Bob reflects that thought process, highlighting the increasing shift for enterprises.
How Bob compares
Bob acts as a coding platform, but unlike similar products, it aims to standardize and govern the agent workflows created on it.
Tools like Cursor and Claude Code position the user at the beginning of the task. They are writing the prompts, chaining steps and debugging. LangGraph does similarly while also allowing teams to define agent flows.
The difference is not about capabilities but about control, and whether the system enterprises use explores potential solutions or delivers predictable execution.
In this case, the human employee starts and ends the process. If the agent is unable to complete its task or makes a mistake, this is handled after the fact.
Bob, on the other hand, essentially pre-structures the development lifecycle into role-based stages. The agents will often check-in with the user for approval as a natural workflow checkpoint. Sundaresan said the idea is to combine the human and automated workflows.
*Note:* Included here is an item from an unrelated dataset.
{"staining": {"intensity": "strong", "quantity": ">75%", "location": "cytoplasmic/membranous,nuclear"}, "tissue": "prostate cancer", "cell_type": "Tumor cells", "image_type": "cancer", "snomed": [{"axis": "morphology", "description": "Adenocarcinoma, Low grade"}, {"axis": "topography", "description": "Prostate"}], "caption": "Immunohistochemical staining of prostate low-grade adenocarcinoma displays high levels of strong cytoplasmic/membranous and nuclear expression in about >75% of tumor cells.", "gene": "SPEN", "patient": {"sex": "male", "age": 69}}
What is becoming clear is that the next phase of enterprise AI no longer relies on model power, but rather on how well tools are designed to balance autonomy and control.
Pricing and availability
As mentioned previously, Bob is now available for all regions where IBM does business. IBM’s pricing structure for Bob consists of four primary subscription tiers for each user/seat and is built around its own internal credits system called “Bobcoins,” which serves as the primary metric for transparency and predictability.
These are set at a fixed valuation of 1 Bobcoin per $0.50 USD. Users consume these coins by performing specific actions, such as generating code, running commands, or performing file operations. If a user exhausts their balance, they must upgrade their plan to continue using the service.
Here are the plans currently offered and how many Bobcoins the user obtains by subscribing to each tier.
-
30-day Free Trial providing 40 Bobcoins
-
Pro plan at $20 per month with 40 Bobcoins
-
Pro+ plan at $60 per month with 160 Bobcoins
-
Ultra tier priced at $200 per month for 500 Bobcoins.
All standard plans provide access to core features including specialized agentic modes, literate coding, the Bob Shell for intelligent CLI workflows, and Model Context Protocol (MCP) integration.
While all individual plans are restricted to a single user, an Enterprise plan is available through sales contact, offering centralized team management, flexible role assignments, and the ability to distribute Bobcoins across an organization.
Enterprise subscribers receive additional benefits such as priority support and a dashboard to track entitlements and usage awareness.